ARGENTINA (Pulso) — La crisis diplomática entre Argentina y Brasil escala sin freno. El canciller brasileño, Mauro Vieira, recibió el domingo al embajador argentino en Brasilia, Daniel Raimondi, y le transmitió el «repudio» formal del gobierno de Lula da Silva. Le exigió explicaciones por los dichos del presidente Javier Milei en São Paulo.
Ese mismo domingo, Vieira llamó a consultas a su propio embajador en Buenos Aires, Julio Bitelli. Bitelli llegó a Brasilia este lunes. Según fuentes calificadas citadas por La Nación, podría reunirse con Vieira y no se descarta que el propio Lula lo reciba.
Itamaraty emitió una nota oficial. Calificó la situación de «sin precedentes». Señaló que «no hay precedentes de un presidente extranjero que, en territorio nacional, haya acumulado agresiones y ofensas contra el jefe de Estado, las instituciones democráticas, incluido el Poder Judicial, y el Pueblo». Agregó que resulta «especialmente lamentable» que el episodio involucre a su principal socio comercial, con 203 años de cooperación.
Del lado argentino, la respuesta es firme. Fuentes oficiales descartaron cualquier retractación. «Pedido de disculpas no va a haber», afirmó categóricamente una alta fuente del oficialismo, según La Nación. La embajada en Brasilia opera en «silencio total».
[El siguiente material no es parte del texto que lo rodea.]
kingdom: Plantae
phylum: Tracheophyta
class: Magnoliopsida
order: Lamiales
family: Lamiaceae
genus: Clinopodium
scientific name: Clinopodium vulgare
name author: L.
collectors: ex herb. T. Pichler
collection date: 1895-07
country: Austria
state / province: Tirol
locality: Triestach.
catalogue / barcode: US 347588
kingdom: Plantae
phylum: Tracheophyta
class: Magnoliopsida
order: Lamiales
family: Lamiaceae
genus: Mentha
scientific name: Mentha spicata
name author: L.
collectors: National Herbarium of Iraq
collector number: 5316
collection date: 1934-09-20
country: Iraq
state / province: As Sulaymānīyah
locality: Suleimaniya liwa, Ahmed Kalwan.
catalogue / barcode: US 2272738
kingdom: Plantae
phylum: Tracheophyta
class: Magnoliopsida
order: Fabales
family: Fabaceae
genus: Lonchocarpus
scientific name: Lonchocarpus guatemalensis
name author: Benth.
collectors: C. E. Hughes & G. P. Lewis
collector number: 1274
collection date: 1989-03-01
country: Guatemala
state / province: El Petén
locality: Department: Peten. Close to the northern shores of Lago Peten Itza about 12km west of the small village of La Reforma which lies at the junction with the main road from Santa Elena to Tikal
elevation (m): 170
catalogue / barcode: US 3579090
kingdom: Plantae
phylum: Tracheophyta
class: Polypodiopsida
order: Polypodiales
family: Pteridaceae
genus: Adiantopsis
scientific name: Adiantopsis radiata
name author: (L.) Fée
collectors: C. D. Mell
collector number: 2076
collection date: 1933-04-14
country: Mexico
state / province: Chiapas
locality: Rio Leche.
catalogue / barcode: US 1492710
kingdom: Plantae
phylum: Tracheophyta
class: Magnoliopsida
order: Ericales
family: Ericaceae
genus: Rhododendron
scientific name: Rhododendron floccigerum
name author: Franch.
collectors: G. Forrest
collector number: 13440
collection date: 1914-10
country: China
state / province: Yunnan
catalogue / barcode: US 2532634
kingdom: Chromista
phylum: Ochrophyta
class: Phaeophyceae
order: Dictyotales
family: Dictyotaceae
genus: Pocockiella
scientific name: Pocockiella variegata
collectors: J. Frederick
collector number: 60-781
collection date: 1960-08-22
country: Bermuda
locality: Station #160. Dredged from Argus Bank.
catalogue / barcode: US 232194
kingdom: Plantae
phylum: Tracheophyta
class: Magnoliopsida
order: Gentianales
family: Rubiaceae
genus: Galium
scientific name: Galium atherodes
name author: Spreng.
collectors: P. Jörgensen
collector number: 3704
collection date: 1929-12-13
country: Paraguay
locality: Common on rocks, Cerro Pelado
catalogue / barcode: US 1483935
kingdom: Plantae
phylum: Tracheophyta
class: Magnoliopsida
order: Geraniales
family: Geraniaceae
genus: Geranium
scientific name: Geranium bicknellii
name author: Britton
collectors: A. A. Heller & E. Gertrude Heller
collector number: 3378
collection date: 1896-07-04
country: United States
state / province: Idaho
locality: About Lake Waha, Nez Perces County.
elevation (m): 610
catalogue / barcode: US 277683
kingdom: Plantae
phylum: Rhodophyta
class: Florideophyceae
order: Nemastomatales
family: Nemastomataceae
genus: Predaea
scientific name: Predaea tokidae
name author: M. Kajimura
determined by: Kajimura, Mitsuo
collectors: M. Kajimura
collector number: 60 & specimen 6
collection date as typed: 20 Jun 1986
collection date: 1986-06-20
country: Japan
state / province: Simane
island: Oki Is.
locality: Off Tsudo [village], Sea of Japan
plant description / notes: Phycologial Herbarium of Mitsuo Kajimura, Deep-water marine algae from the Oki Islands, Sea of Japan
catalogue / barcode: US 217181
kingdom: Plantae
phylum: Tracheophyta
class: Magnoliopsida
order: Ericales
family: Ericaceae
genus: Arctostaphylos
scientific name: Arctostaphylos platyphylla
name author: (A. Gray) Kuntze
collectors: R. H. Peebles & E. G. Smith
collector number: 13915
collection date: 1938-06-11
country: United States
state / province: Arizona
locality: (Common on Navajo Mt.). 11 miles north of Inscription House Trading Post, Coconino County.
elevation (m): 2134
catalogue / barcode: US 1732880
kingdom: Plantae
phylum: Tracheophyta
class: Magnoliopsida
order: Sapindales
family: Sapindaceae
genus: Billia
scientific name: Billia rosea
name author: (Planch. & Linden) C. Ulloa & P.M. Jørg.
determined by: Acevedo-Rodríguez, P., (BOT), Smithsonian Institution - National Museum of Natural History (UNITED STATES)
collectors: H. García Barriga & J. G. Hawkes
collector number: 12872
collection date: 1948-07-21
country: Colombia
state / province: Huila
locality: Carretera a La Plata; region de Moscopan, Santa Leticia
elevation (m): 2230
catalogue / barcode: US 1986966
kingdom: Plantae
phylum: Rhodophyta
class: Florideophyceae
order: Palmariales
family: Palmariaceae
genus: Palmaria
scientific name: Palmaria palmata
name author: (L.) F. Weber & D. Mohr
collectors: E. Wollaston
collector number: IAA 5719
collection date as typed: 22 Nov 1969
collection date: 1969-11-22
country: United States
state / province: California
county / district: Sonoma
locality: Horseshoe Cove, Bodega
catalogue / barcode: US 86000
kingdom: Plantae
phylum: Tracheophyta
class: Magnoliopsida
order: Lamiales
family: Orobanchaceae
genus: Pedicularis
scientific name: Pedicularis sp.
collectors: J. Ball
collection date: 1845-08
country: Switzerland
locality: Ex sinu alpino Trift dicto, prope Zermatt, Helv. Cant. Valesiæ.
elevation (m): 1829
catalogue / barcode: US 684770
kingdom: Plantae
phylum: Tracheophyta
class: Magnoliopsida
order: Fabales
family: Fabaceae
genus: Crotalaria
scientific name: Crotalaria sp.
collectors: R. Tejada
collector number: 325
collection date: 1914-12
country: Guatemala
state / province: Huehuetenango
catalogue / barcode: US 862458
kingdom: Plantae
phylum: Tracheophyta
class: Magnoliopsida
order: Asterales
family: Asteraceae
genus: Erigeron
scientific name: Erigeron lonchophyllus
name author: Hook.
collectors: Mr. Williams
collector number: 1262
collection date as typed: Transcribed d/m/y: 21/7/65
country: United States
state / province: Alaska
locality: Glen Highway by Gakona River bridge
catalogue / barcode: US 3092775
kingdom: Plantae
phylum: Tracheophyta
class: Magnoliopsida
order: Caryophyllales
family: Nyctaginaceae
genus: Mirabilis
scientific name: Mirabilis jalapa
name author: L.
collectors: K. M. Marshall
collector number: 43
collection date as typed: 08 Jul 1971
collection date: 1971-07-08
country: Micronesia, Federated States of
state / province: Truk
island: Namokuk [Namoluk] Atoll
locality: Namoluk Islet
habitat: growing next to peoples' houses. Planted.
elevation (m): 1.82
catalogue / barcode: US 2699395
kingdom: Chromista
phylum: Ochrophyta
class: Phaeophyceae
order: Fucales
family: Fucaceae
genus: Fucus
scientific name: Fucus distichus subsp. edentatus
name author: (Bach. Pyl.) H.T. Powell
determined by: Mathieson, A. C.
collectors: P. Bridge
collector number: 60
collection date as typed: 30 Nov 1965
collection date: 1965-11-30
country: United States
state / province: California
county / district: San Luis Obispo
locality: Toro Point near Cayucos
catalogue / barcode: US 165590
El origen: el sábado, Milei viajó a São Paulo para respaldar a Flávio Bolsonaro en la convención del Partido Liberal. En un discurso de unos 25 minutos llamó a Lula «ladrón» y «presidiario» y alertó sobre el «riesgo Lula» en los mercados. También calificó de «basura calva» al juez de la Corte Suprema Alexandre de Moraes.
Las reacciones del gobierno brasileño continuaron este lunes. El ministro de Hacienda, Dario Durigan, declaró en Radio Jornal de Pernambuco: «El payaso del presidente de Argentina vino a Brasil y habló de Brasil, cuando el riesgo país de Argentina es mucho más alto, la deuda pública es mucho más alta y la inflación es mucho más alta», según O Globo y La Nación. Durigan también señaló que «no está todo resuelto» en la economía brasileña y descartó una recesión para este año.
El gobierno brasileño descartó, por ahora, retirar su representación diplomática de Buenos Aires.
Pulso Global observa: Milei eligió el terreno más incómodo para la diplomacia tradicional y lo hizo con el canciller a su lado en el escenario. El aparato estatal brasileño respondió con la maquinaria burocrática habitual: notas, convocatorias y epítetos ministeriales. El debate de fondo —qué modelo económico funciona mejor— quedó planteado en público. Los mercados y los datos, no los cancilleres, darán el veredicto.